Marjorie, Curtis Sr. and Curtis Jr.

Marjorie, Curtis Sr. and Curtis Jr.

Certain people in the family tree capture my imagination – my husband’s maternal grandmother, Marjorie Barton Townsend Williams is one of those enigmatic people. Born in 1890 in Overbrook, Penn., to prominent blue-blood parents at the cusp of the new century when women were venturing further from Victorian sentiments and sensibilities, she left the enclave of mansions owned by her grandfather, father and uncles to serve as a Red Cross volunteer aid in France during WWI. She arrived as the war ended, tending to those men who were injured and help others transition back to the States. Under these circumstances, Marjorie met her future husband, one-time Minnesota lumberjack, then audacious soldier Curtis G. Williams. Enamored, he followed her back to Philadelphia upon his US Army release to rekindle the romance and finally won her father’s approval to marry her after some months.

From there the newlyweds traveled via train to his natal Minnesota to start their new life. His diary – more a collection of humorous stories than anything – has been passed down to the grandchildren. In it, he describes Marjorie only near the end of these reminisces. Other than this, I can only suppose her reaction to moving half-way across the country to live at first in International Falls (on the boarder to Canada) and later to Duluth.

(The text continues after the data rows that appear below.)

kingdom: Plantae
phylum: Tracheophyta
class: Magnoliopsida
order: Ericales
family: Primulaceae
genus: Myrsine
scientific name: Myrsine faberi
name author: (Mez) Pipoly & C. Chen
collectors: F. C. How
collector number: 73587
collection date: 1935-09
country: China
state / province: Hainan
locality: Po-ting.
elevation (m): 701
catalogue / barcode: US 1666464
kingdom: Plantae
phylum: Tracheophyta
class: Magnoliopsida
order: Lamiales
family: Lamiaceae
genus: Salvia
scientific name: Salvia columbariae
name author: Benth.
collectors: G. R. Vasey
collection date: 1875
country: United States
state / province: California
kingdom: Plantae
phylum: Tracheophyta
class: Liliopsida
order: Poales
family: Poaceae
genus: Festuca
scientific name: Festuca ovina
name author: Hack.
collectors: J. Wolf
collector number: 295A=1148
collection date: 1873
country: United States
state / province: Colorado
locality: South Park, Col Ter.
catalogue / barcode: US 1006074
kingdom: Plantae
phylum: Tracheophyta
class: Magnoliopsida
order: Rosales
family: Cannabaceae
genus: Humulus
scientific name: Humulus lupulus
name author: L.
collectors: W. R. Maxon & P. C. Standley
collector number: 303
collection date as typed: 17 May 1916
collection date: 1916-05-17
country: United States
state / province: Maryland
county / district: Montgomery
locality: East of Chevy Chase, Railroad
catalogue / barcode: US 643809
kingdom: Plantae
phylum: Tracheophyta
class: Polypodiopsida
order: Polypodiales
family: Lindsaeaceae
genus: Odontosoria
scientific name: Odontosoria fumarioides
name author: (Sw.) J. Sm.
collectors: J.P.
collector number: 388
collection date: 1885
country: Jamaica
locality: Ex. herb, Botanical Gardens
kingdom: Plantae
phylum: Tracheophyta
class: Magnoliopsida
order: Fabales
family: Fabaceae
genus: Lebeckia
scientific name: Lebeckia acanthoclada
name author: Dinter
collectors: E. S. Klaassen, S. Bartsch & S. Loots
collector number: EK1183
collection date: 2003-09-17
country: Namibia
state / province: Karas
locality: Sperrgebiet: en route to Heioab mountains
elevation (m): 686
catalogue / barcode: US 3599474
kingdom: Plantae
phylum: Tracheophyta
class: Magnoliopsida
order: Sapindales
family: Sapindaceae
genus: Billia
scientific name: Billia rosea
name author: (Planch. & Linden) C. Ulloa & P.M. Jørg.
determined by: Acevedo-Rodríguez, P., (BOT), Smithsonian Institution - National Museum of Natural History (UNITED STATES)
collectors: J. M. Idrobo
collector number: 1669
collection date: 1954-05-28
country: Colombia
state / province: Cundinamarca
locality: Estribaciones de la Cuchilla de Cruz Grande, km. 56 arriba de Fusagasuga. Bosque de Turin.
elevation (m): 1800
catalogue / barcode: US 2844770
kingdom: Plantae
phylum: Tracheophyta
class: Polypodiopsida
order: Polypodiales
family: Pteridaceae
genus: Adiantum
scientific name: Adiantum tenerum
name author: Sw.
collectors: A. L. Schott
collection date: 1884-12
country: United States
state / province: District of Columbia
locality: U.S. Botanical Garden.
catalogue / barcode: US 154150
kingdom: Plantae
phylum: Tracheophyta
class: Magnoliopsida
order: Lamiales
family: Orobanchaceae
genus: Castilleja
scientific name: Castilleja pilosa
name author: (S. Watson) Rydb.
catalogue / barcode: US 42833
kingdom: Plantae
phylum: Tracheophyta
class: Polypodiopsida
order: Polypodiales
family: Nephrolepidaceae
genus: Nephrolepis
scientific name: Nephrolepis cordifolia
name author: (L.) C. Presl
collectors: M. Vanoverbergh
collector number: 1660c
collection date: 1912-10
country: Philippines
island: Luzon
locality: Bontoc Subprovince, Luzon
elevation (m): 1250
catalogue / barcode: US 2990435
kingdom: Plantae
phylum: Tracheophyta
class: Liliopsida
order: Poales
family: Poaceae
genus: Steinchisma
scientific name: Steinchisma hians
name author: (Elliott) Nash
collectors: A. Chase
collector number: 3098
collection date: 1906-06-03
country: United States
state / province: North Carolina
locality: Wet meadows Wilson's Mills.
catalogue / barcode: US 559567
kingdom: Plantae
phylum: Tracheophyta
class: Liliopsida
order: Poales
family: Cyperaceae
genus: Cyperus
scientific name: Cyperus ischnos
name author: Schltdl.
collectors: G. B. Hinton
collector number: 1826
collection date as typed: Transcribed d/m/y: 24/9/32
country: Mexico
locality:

Main StreetSo when I recently read Sinclair Lewis’ Main Street, Marjorie grew in my mind to be main character Carol Milford Kennicott. Also a new bride, Carol and husband Dr. Will Kennicott arrive via train in Gopher Prairie, Minnesota. She looks out the window at the flat dingy landscape and reacts:

“That one word—home—it terrified her. Had she really bound herself to live, inescapably, in this town called Gopher Prairie? And this thick man beside her, who dared to define her future, he was a stranger! She turned in her seat, stared at him. Who was he? Why was he sitting with her? He wasn’t of her kind! His neck was heavy; his speech was heavy; he was twelve or thirteen years older than she; and about him was none of the magic of shared adventures and eagerness. She could not believe that she had ever slept in his arms. That was one of the dreams which you had but did not officially admit.”

Did Marjorie feel this way?

So much of Lewis’ book deals with Carol’s tilting at windmills – trying to change this town, revolt against what she views as provincialism attempting to bring in culture, refined architecture, educational reforms only to be rebuffed by tradition and complacency.  Carol endeavors by turns to fit into established cliques and then break away to blaze trails of originality and single-minded leadership. Lewis’ social satire about small towns was the first to expose certain narrow attitudes and this bewildered readers who commonly idealized American small towns.

But far more than the town and its inhabitants stifling her, Carol feels most misunderstood by her own husband who though he loves her, cannot understand her restless nature.

Was this Marjorie’s experience too?

Or was her life one of isolation – raising three sons while her husband caroused as though still single?

Of note, the book Main Street was published in 1920, the year Marjorie and Curtis married. The book became a modern best seller, with the exception of some small towns in Minnesota because of the book’s genesis from Lewis’ hometown of Sauk Centre, Minn.

Did Marjorie read this book? And if she did, what would she have said? — That she identified with Carol? Or that her life shared nothing with a character living in similar time and place?

We do know that she was not happy. Unlike Carol in Main Street who was able to make a peace, eventually, with Gopher Prairie, Marjorie ended her life at age 47 leaving her sons ages 12 to 16 to cope with the loss.

When researching ancestry, even the lives of those who lived not that long ago, mysteries abound. Through literature it’s interesting and instructive to imagine Marjorie’s life as it might have been, how she felt, what she saw and the choices she faced. Reading something that may have mirrored her life has helped me to understand at least some of the undercurrents in a life that was too short.